- **Texto del documento**
Cuatro años después de que El exilio voluntario, de Claudio
Ferrufino-Coqueugniot, ganara el afamado Premio Casa de las Américas, de Cuba,
he podido por fin abrir sus páginas.
Ávidamente, como la literatura de este autor espolea, he leído el libro
en un abrir y cerrar de ojos, así como ocurre con los grandes de la literatura
universal cuya producción es un rico filón que debe ser explotado sin
desaprovechar ni una molécula de su abundancia, ni tampoco un solo segundo del
soplo, o soplos de creatividad que se respiran página a página.
Lo trascendente de este relato es que uno se involucra en él al extremo
de crear y recrear lo que en algún momento quiso decir, y exponiéndose a engendrar
pensamientos, ideas, personajes aún más ficticios que los estrictamente
señalados en la obra (los cito, con su venia, sin que él los haya mencionado).
Es que ahí, precisamente, es donde radica la destreza de un escritor:
lograr que la imaginación del lector vuele en diferentes direcciones, ya
plenamente imbuida de su relato.

- **Datos para examinar**
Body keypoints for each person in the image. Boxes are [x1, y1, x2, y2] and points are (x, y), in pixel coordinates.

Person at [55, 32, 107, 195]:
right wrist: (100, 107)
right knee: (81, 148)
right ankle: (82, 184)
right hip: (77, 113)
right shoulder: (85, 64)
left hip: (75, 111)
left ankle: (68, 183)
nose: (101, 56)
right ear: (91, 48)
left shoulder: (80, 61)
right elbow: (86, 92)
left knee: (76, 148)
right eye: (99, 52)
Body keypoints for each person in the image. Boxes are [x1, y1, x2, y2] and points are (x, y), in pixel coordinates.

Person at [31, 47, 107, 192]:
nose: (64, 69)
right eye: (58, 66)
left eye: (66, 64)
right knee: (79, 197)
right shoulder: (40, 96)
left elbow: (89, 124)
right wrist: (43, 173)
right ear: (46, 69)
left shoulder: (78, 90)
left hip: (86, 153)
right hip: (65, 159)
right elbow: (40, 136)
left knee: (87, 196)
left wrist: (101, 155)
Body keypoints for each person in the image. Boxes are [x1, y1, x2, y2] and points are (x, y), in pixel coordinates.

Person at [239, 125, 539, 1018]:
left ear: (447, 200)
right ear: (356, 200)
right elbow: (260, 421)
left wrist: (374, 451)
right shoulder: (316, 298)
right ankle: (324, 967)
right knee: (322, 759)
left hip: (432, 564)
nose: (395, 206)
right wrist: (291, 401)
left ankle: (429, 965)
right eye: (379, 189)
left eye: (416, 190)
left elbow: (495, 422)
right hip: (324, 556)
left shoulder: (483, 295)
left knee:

- **Tareas por realizar**
(a) Según el texto sobre El exilio voluntario, ¿qué premio ganó ese libro?
(b) Reescribe de forma más breve el párrafo del texto sobre El exilio voluntario que empieza con "Ávidamente, como la literatura de este autor espolea", conservando sus datos principales.
(c) Continúa el texto sobre El exilio voluntario a partir de su última oración.

- **Respuestas**
(a) El Premio Casa de las Américas, de Cuba.

(b) El libro se leyó con avidez y en muy poco tiempo, como ocurre con los grandes autores de la literatura universal. Su obra es un rico filón que debe aprovecharse por completo, sin desperdiciar nada de su abundancia ni de la creatividad que se percibe en cada página.

(c)
A partir de una narración muy comprometida con la propia experiencia del
autor, zambullido en un mundo de ficción por poco poético (término empleado
estrictamente dada la exquisita narrativa), y entremezclado ese mundo con cosas
reales que llevan en sí mismas, con viva ilusión, probar y dar vida un fin
propio y anhelado cual es el de probar fortuna en la tierra de las
oportunidades, en ese coloso del Norte, el tan cacareado sueño se transforma en
algo diametralmente opuesto: en una pesadilla, en un ensueño angustioso y
tenazmente desgarrador, en una opresión de corazón arrítmico que impide la
respiración.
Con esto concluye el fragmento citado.